May 06, 2013
Lufthansa has resolved its pending leadership crisis following a tumultuous day, after its former CEO Wolfgang Mayrhuber late May 6 reversed his decision not to run for the chairman’s position.
Mayrhuber earlier in the day said he was no longer available for the chairman’s position at Europe’s largest airline. Lufthansa had published Mayrhuber’s decision in a regulatory filing, saying it would come up with a new proposal later in the day. That proposal, however, reconfirmed his nomination.
His original decision was based on an Institutional Shareholder Services report published late last week saying that Mayrhuber’s cooling-off period following his departure as CEO was not long enough, and that he held too many other board positions to be able to focus on Lufthansa.
The airline’s management also was concerned that he would not receive enough votes from shareholders at the airline’s annual general assembly, which will take place in Cologne May 7.
Mayrhuber was Lufthansa’s CEO from 2003 to 2010, and he has faced criticism from investors and senior management for the acquisition of Austrian Airlines and a large stake in Brussels Airlines, two troubled carriers still implementing restructuring plans. His critics also claim he did not do enough to counter competition from low-cost carriers.
His successor as CEO, Christoph Franz, has made it a priority to turn around Lufthansa’s loss-making European network, assign part of the short-haul services to the company’s low-cost unit Germanwings and limit losses at affiliate airlines.
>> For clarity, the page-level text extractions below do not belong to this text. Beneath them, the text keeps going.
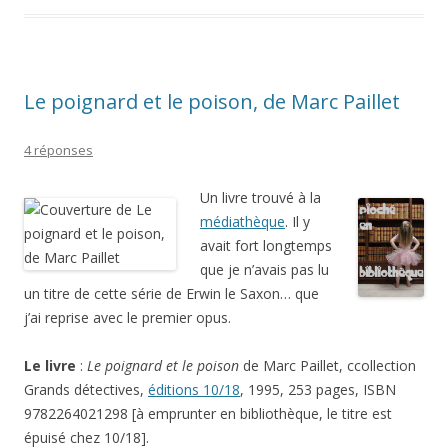
Le poignard et le poison, de Marc Paillet
4 réponses
Un livre trouvé à la
médiathèque
. Il y
avait fort longtemps
que je n’avais pas lu
un titre de cette série de Erwin le Saxon… que
j’ai reprise avec le premier opus.
Le livre
:
Le poignard et le poison
de Marc Paillet, ccollection
Grands détectives,
éditions 10/18
, 1995, 253 pages, ISBN
9782264021298 [à emprunter en bibliothèque, le titre est
épuisé chez 10/18].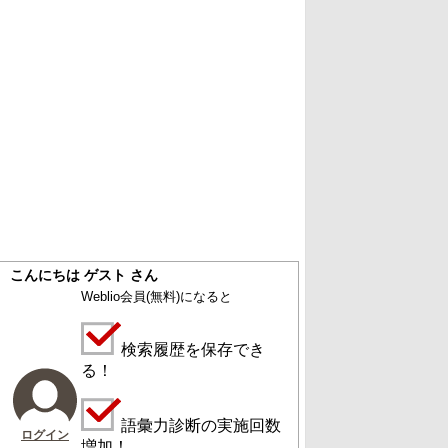
こんにちは ゲスト さん
Weblio会員
(無料)
になると
検索履歴を保存でき
る！
語彙力診断の実施回数
ログイン
増加！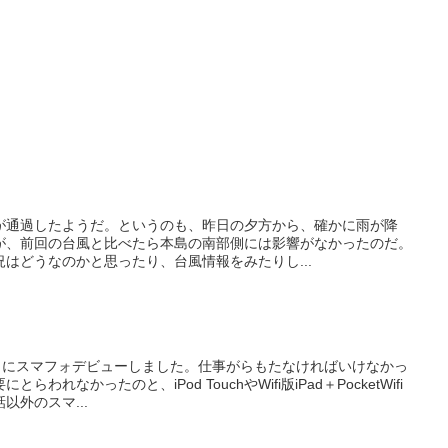
が通過したようだ。というのも、昨日の夕方から、確かに雨が降
が、前回の台風と比べたら本島の南部側には影響がなかったのだ。
はどうなのかと思ったり、台風情報をみたりし...
1日にスマフォデビューしました。仕事がらもたなければいけなかっ
れなかったのと、iPod TouchやWifi版iPad＋PocketWifi
外のスマ...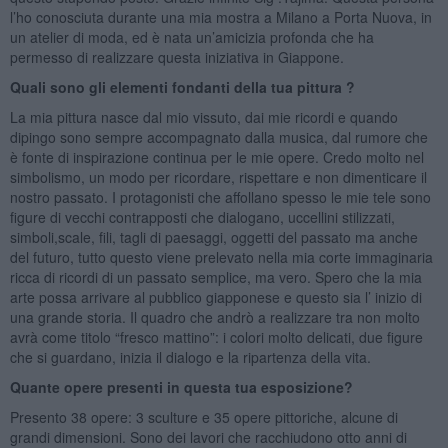
l’ho conosciuta durante una mia mostra a Milano a Porta Nuova, in
un atelier di moda, ed è nata un’amicizia profonda che ha
permesso di realizzare questa iniziativa in Giappone.
Quali sono gli elementi fondanti della tua pittura ?
La mia pittura nasce dal mio vissuto, dai mie ricordi e quando
dipingo sono sempre accompagnato dalla musica, dal rumore che
è fonte di inspirazione continua per le mie opere. Credo molto nel
simbolismo, un modo per ricordare, rispettare e non dimenticare il
nostro passato. I protagonisti che affollano spesso le mie tele sono
figure di vecchi contrapposti che dialogano, uccellini stilizzati,
simboli,scale, fili, tagli di paesaggi, oggetti del passato ma anche
del futuro, tutto questo viene prelevato nella mia corte immaginaria
ricca di ricordi di un passato semplice, ma vero. Spero che la mia
arte possa arrivare al pubblico giapponese e questo sia l’ inizio di
una grande storia. Il quadro che andrò a realizzare tra non molto
avrà come titolo “fresco mattino”: i colori molto delicati, due figure
che si guardano, inizia il dialogo e la ripartenza della vita.
Quante opere presenti in questa tua esposizione?
Presento 38 opere: 3 sculture e 35 opere pittoriche, alcune di
grandi dimensioni. Sono dei lavori che racchiudono otto anni di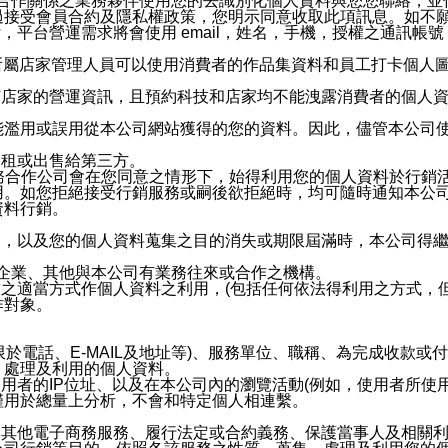
與有合作關係之業務夥伴使用您的去識別化個人資料與您您聯絡，
接受會員合約及隱私權政策，您明示同意收取此項訊息。如不願
，平台營運需求將會使用 email，姓名，手機，授權之通訊
供所屬店家管理人員可以使用消費者的作品集資料和員工打卡個人圖像
何店家的營運資訊，且預約科技和店家均不能洩露消費者的個人
能濫用或誤用從本公司網站獲得的您的資料。因此，儘管本公司
出租或出售給第三方。
業務合作公司會在您同意之情形下，始得利用您的個人資料於行銷
用。如您拒絕接受行銷服務或嗣後欲拒絕時，均可隨時通知本公
資料行銷。
內，以及您的個人資料蒐集之目的消失或期限屆滿時，本公司得
係企業、其他與本公司有業務往來或合作之機構。
技之適當方式作個人資料之利用，(包括任何依法得利用之方式，
作對象。
限於電話、E-MAIL及地址等)、服務單位、職稱、為完成收款
、處理及利用的個人資料。
使用者的IP位址、以及在本公司內的瀏覽活動(例如，使用者所使
僅用於總量上分析，不會和特定個人相連繫。
及其他電子商務服務、履行法定或合約義務、保護當事人及相關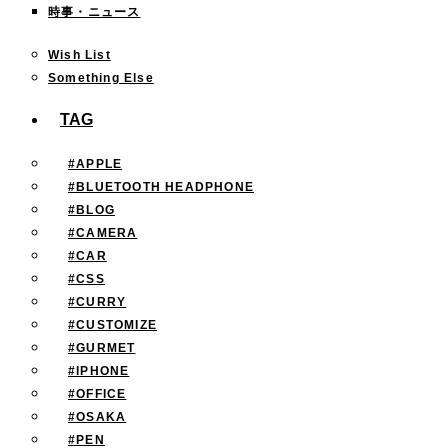
時事・ニュース
Wish List
Something Else
TAG
#APPLE
#BLUETOOTH HEADPHONE
#BLOG
#CAMERA
#CAR
#CSS
#CURRY
#CUSTOMIZE
#GURMET
#IPHONE
#OFFICE
#OSAKA
#PEN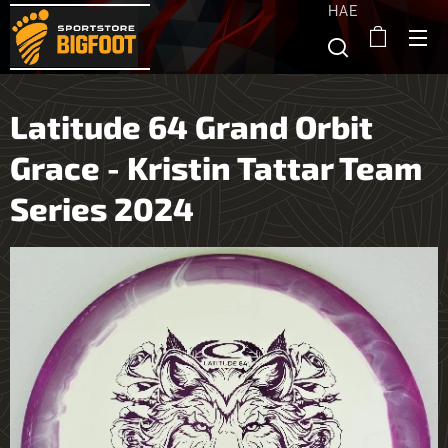
HAE
Latitude 64 Grand Orbit
Grace - Kristin Tattar Team
Series 2024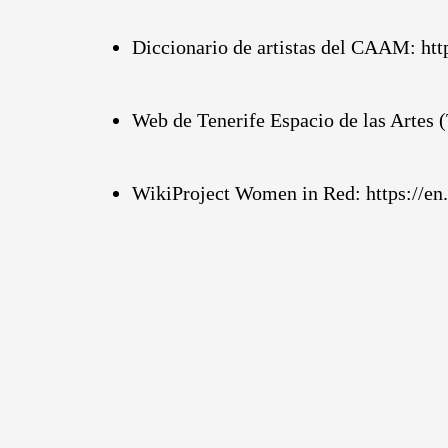
Diccionario de artistas del CAAM:
htt
Web de Tenerife Espacio de las Artes
WikiProject Women in Red:
https://e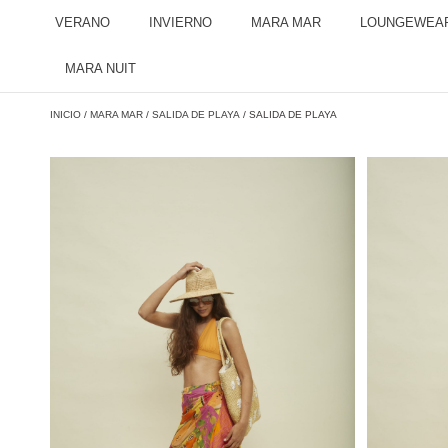
VERANO
INVIERNO
MARA MAR
LOUNGEWEA
MARA NUIT
INICIO
/
MARA MAR
/
SALIDA DE PLAYA
/ SALIDA DE PLAYA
Lufthansa’s outgoing Chairman Juergen Weber used much of May 6 to garner support for Mayrhuber and by late afternoon sufficient votes had been collected, and the board of directors urged Mayrhuber to change his mind. Former CFO Karl-Ludwig Kley also will be a candidate for the board.
One of the large German investor groups holding Lufthansa shares, Union Investment, announced earlier that it will vote against Mayrhuber and Kley, citing that the strategy changes implemented by Franz make it difficult for Mayrhuber and Kley to provide management continuity.